How many of you have participated in a workshop? If you are a designer, you’ve likely participated in a design sprint or a How Might We (HMW) session. These activities are effective because they allow people to imagine, ideate, and create. They provide a space for stakeholders to dig into the details in a way that a report cannot, unless it’s lengthy.
Use a workshop to communicate your findings. Here’s one example we developed at Dropbox:
- Our researcher created user story cards based on her findings, to illustrate the needs that had surfaced
- She then paired up stakeholders and had them create HMWs using the story cards as guides
- The workshop participants voted on the HMWs they wanted to pursue, and walked out of the session with clear next steps
A workshop provides a creative space to explore design possibilities, and it gets stakeholders involved in a meaningful way by inviting them into the process.

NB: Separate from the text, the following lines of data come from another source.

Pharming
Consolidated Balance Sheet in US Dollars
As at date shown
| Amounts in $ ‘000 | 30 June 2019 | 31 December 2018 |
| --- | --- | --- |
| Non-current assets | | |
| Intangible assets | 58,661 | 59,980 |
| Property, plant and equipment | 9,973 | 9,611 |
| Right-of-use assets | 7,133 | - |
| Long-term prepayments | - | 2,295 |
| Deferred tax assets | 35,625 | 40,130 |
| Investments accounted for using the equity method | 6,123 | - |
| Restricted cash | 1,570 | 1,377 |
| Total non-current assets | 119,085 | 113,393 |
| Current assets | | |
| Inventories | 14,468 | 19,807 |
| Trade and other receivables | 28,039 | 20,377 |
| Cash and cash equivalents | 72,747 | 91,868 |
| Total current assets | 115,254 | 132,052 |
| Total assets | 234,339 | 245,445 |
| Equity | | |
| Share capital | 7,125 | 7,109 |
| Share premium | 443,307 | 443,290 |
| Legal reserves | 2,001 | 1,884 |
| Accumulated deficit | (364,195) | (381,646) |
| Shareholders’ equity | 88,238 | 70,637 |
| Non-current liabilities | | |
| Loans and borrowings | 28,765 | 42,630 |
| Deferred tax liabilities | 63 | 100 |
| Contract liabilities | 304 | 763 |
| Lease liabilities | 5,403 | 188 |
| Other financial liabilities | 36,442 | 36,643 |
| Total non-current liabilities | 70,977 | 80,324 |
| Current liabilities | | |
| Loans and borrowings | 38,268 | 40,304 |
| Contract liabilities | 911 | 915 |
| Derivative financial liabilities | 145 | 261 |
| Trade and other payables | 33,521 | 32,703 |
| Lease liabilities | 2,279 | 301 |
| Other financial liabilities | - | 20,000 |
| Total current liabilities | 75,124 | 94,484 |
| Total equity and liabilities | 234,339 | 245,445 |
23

My research findings are only as good as their implementation, which is why I love using workshops as a vehicle for communication. Workshops inspire action.
With our work life mostly virtual these days, we are competing with numerous distractions and what feel like unique time constraints. We need to maximize the minutes of our workshop or presentation, and one way to do that is with a pre-read, which can include sending out related research or your own insights prior to the meeting. These can provide context for your stakeholders and allow more time for digging into the most important aspects of your work.
Keeping the audience engaged is key to bringing your findings to life. By using breakout rooms, you can provide an opportunity for engagement in almost any virtual platform.
Breakout rooms work well at the end of a presentation. Send a prompt to your audience. Divide them into smaller groups and have them discuss. This not only makes your presentation interactive, it also helps them understand your findings on a deeper level through peer discussion.